Un momento para mí ☀️
Ayer fue un día muy especial.
Desde niño me han gustado los videojuegos, pero después de muchos años sin terminar uno en ninguna plataforma —siendo apenas un jugador eventual y dedicándome casi exclusivamente al ajedrez—, ayer, después de quizá diez años, por fin terminé mi primer juego en Xbox: Assassin’s Creed Origins.

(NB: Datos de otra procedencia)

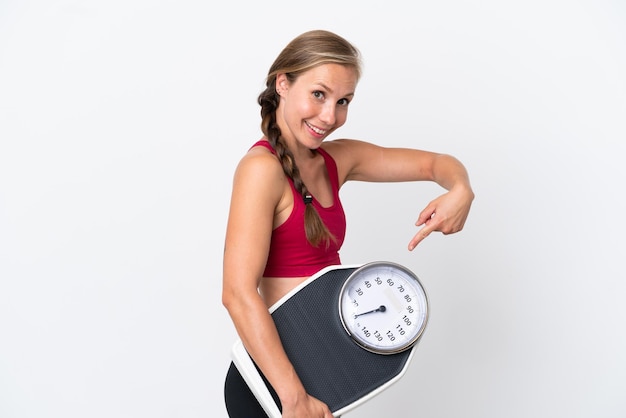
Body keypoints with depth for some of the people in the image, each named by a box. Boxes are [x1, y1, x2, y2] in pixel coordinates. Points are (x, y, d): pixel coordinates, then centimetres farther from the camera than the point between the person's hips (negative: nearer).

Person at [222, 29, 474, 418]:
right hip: (273, 382, -7)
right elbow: (238, 293, -25)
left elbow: (435, 163, 9)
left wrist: (461, 191, -13)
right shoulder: (262, 167, -18)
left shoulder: (335, 160, 3)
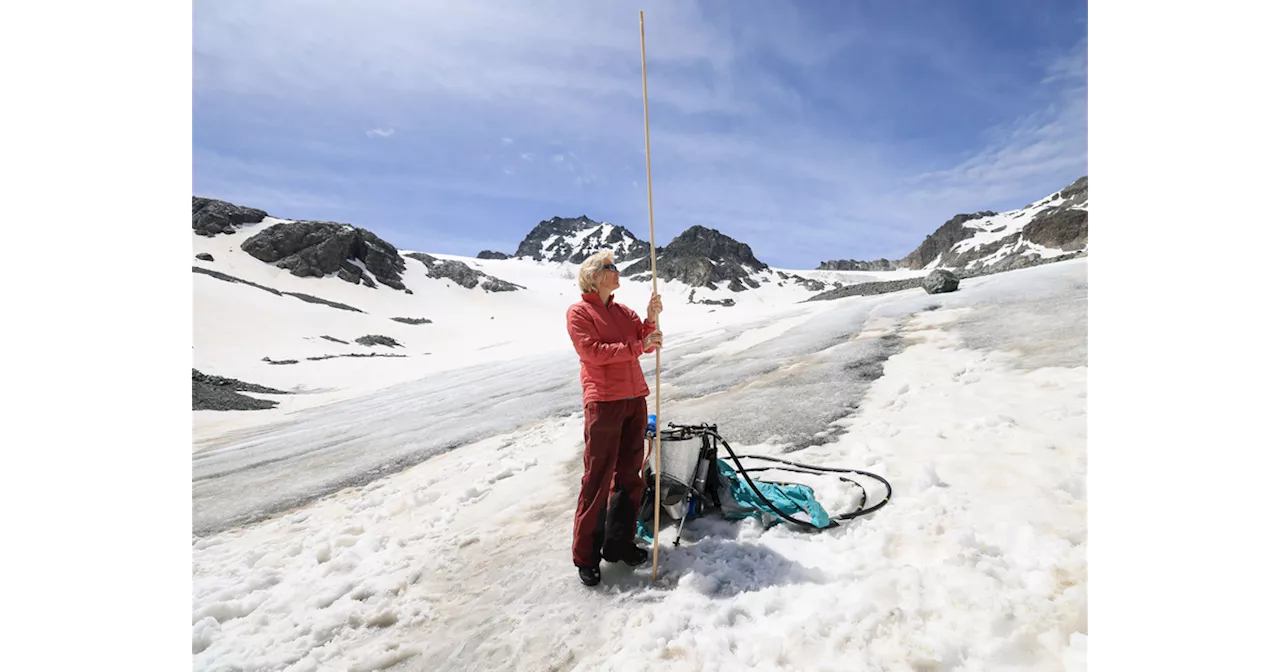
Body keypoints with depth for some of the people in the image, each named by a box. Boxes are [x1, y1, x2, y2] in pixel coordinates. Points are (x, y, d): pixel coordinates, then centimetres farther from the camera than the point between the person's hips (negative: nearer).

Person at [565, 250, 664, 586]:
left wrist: (652, 317, -11)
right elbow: (594, 352, -16)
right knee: (598, 479, -2)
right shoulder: (578, 313, -3)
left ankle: (619, 542, 25)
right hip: (603, 403, -6)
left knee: (629, 474, 11)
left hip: (635, 399, 7)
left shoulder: (624, 312, 15)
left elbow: (647, 342, 6)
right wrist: (638, 346, -17)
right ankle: (586, 555, 13)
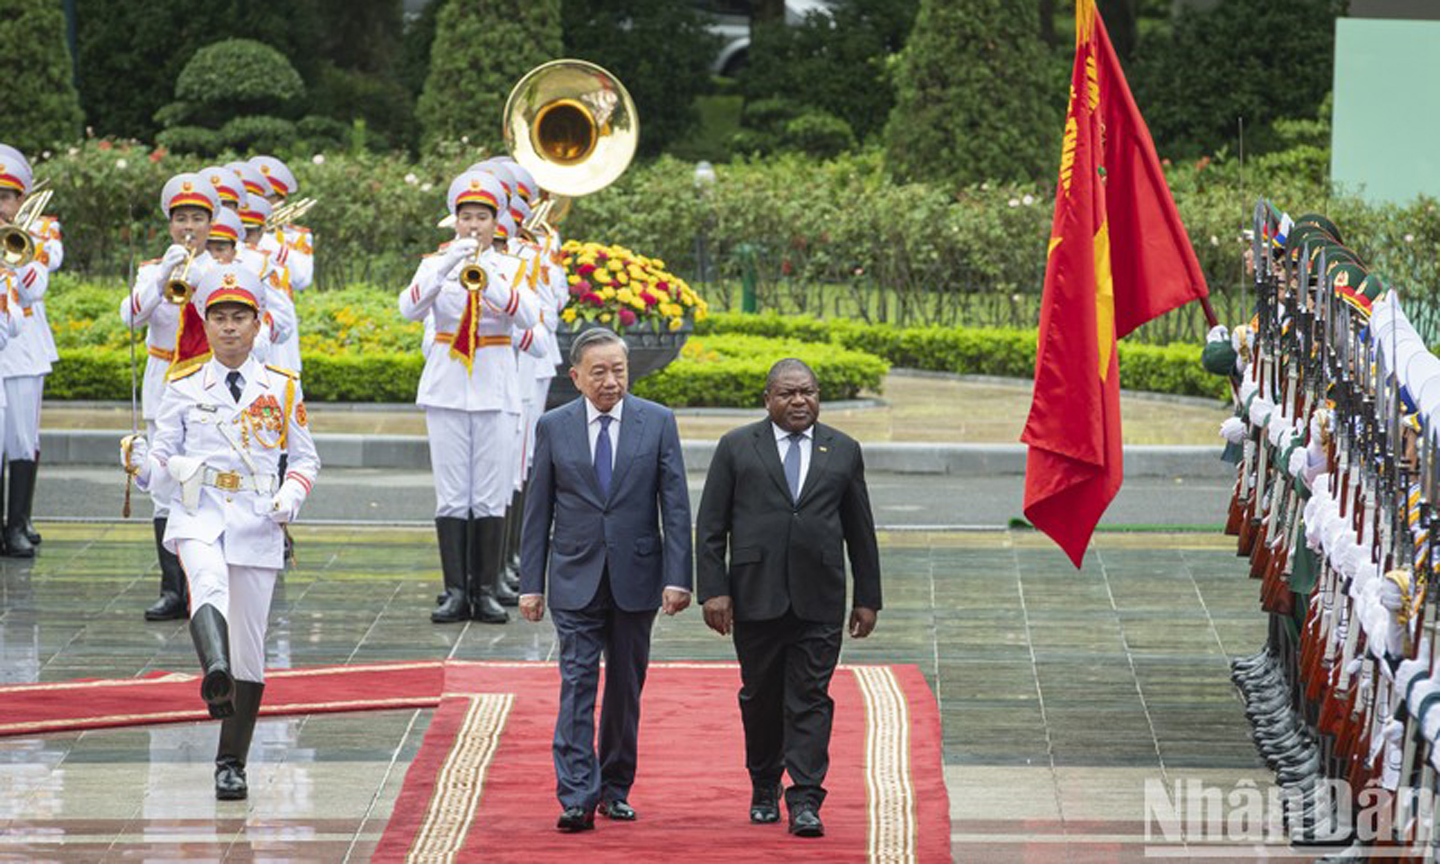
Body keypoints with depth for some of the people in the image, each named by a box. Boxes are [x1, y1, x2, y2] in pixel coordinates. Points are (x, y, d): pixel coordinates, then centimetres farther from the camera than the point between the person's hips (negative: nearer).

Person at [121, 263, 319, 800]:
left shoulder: (282, 389, 9)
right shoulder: (184, 388, 7)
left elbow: (306, 458, 16)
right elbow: (164, 458, 8)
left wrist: (292, 494, -4)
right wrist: (141, 462, -15)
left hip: (257, 522, 2)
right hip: (198, 515, -2)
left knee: (249, 646, 3)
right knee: (209, 584, -36)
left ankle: (232, 763, 14)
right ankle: (215, 675, -63)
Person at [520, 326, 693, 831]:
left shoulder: (657, 422, 1)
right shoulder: (553, 428, 2)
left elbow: (675, 505, 0)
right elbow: (538, 511, 5)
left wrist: (677, 578, -8)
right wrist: (532, 584, 1)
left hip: (635, 577, 1)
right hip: (575, 580, -1)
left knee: (626, 688, 9)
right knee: (577, 684, -9)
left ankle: (615, 789, 21)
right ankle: (577, 798, -14)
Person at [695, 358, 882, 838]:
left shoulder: (843, 451, 10)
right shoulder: (737, 448, 5)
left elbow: (860, 530, 13)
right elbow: (710, 527, 3)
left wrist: (867, 598, 9)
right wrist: (713, 590, -6)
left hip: (819, 600, 0)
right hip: (755, 596, 0)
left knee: (810, 698, -5)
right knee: (760, 696, 8)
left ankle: (805, 801, -9)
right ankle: (764, 789, 25)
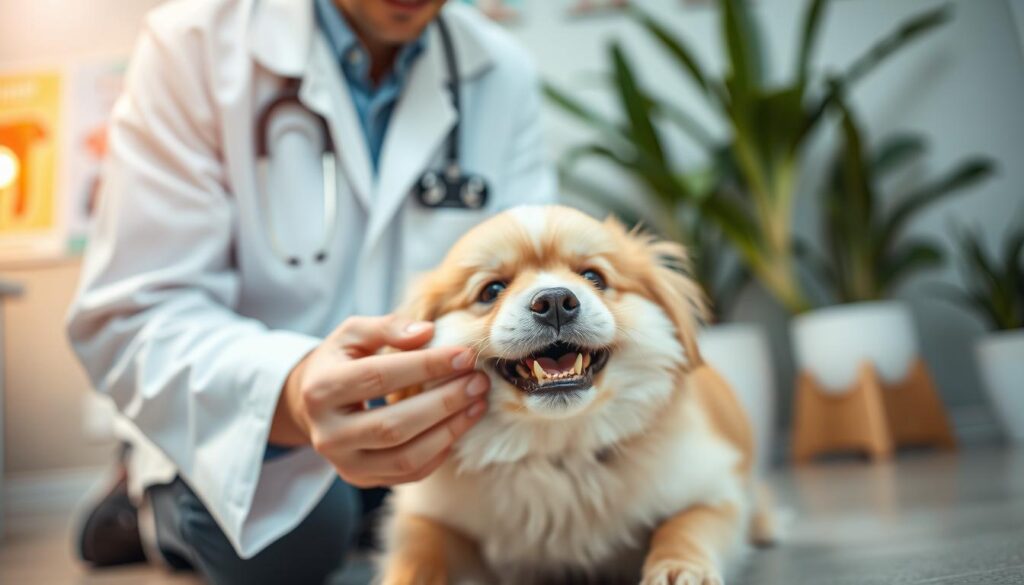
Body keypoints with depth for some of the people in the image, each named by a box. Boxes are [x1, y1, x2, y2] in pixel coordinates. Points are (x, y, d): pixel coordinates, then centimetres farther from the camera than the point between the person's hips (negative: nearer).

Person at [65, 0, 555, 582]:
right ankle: (156, 502, 8)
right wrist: (291, 397, -41)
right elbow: (129, 315, -20)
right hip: (240, 424, -3)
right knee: (295, 538, -31)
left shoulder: (505, 73, -4)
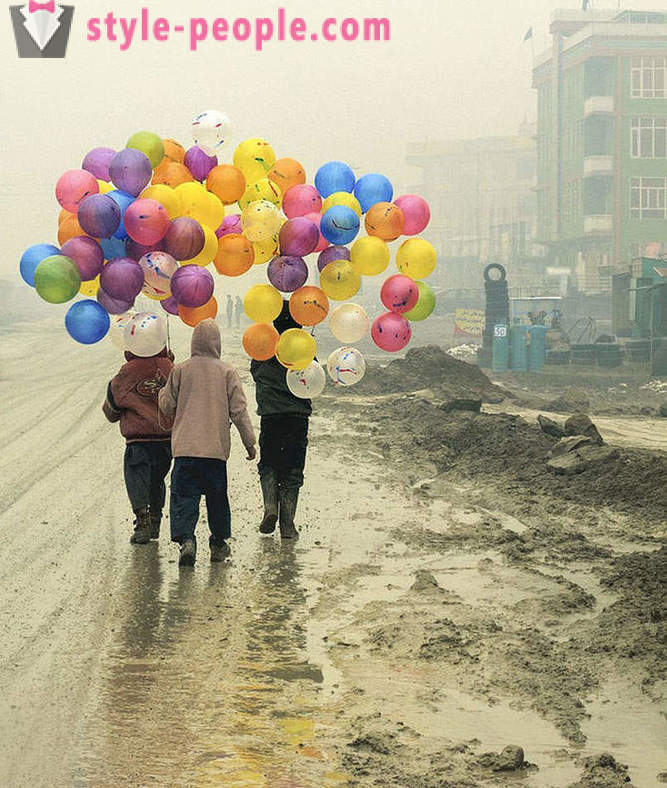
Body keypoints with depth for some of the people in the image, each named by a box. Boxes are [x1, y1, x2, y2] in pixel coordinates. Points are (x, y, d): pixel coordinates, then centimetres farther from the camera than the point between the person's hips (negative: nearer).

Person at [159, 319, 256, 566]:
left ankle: (186, 539, -20)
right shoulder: (227, 372, -1)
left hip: (185, 446, -1)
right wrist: (249, 442, 8)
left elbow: (167, 408, 7)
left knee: (184, 495, -1)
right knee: (217, 497, 15)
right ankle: (219, 543, 23)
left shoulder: (180, 370, -1)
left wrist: (162, 392, 28)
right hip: (216, 446, 1)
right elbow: (239, 411, 0)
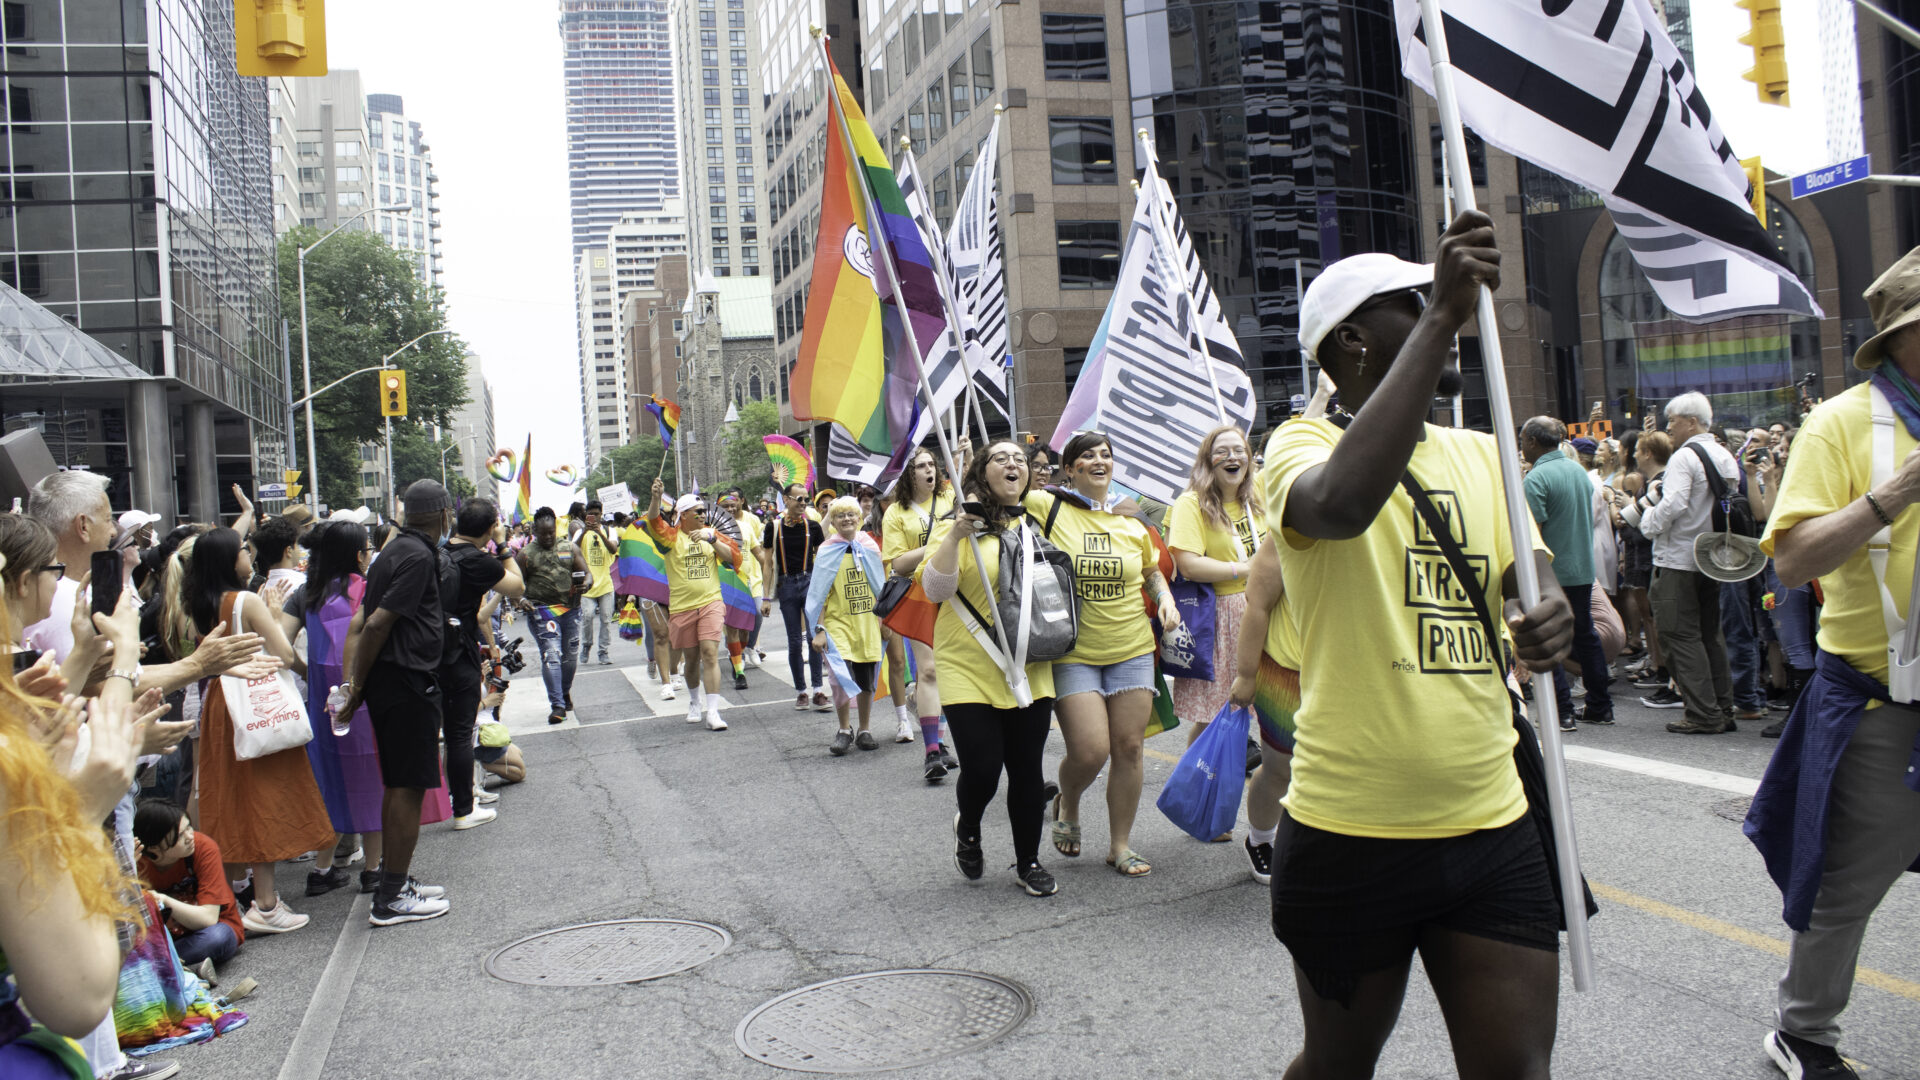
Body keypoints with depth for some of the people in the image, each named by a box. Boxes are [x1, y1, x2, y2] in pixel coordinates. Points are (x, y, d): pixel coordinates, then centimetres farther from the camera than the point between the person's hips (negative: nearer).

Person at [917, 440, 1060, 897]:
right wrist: (954, 536, -26)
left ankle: (1028, 861, 26)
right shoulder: (960, 525, -5)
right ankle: (967, 827, 28)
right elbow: (935, 589, -16)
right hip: (970, 668, -3)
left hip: (1029, 669, 4)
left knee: (1028, 769, 6)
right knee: (982, 768, -7)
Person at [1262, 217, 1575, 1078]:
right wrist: (1441, 316, -29)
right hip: (1352, 836, -4)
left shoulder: (1481, 455, 11)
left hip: (1493, 826, 5)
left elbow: (1533, 576, 10)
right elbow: (1341, 503, -32)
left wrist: (1551, 618, -15)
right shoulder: (1303, 444, -9)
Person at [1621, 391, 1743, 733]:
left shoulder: (1685, 456, -14)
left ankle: (1703, 714, -7)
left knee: (1681, 635, -5)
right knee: (1710, 633, 14)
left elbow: (1673, 504, -24)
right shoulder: (1725, 457, 12)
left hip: (1679, 558, -9)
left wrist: (1649, 520, -6)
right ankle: (1723, 710, 17)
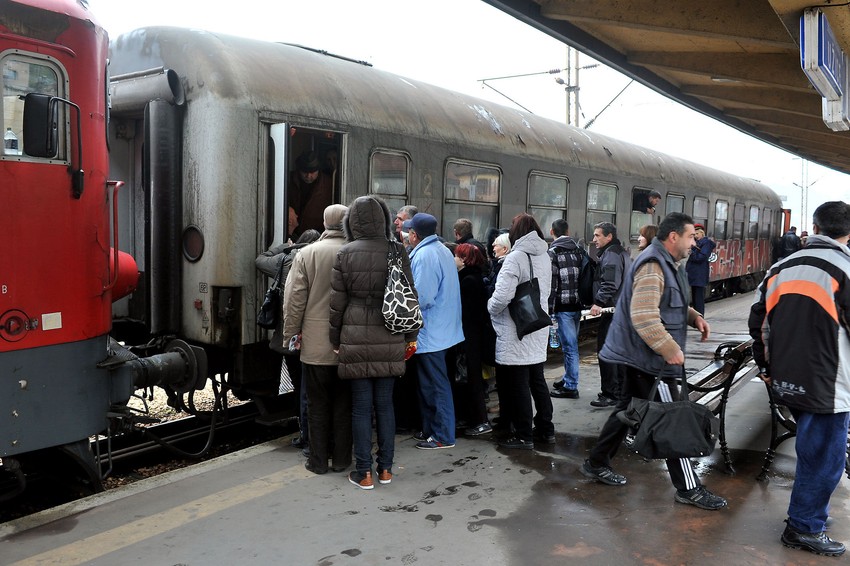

Me dejó un muy buen sabor de boca. Por un lado, porque pude completar una historia que realmente vale la pena; por otro, porque, aunque los tiempos recientes no han sido fáciles, cada vez encuentro más estabilidad en mi negocio. Hoy está más conformado, tiene más personal y he invertido en tecnología que me ha permitido construir y fabricar mis productos con mayor rapidez y eficiencia.
Assassin’s Creed Origins narra el inicio de una hermandad conocida como “Los Ocultos”, un grupo de personas movidas por el deseo —y a veces por la rabia— de hacer justicia en su universo. Buscan equilibrar un mundo roto y cruel. Es una historia intensa, bien construida, que disfruté mucho.
Pero más allá de la narrativa, lo que más valoro es haber podido dedicarme, aunque fuera muy tarde por la noche, pequeños momentos solamente para mí.
A veces casarse y ser padre por primera vez se convierte en un remolino de tareas y emociones que nos arrebata el tiempo que antes nos pertenecía y lo orienta casi por completo hacia alguien más. No me quejo; al contrario, disfruto profundamente ser papá y tener una familia. Sin embargo, también hacen falta respiros después de un día entero de trabajo, después de dedicar tiempo y energía a la familia y a los hijos: momentos en los que uno pueda desconectarse por completo y dedicarse a sí mismo.
Ya sea para disfrutar del ocio en toda la expresión de la palabra o para hacer cosas que nos permitan aprender, crecer y disfrutar más de la vida, esos espacios personales no son un lujo: son necesarios.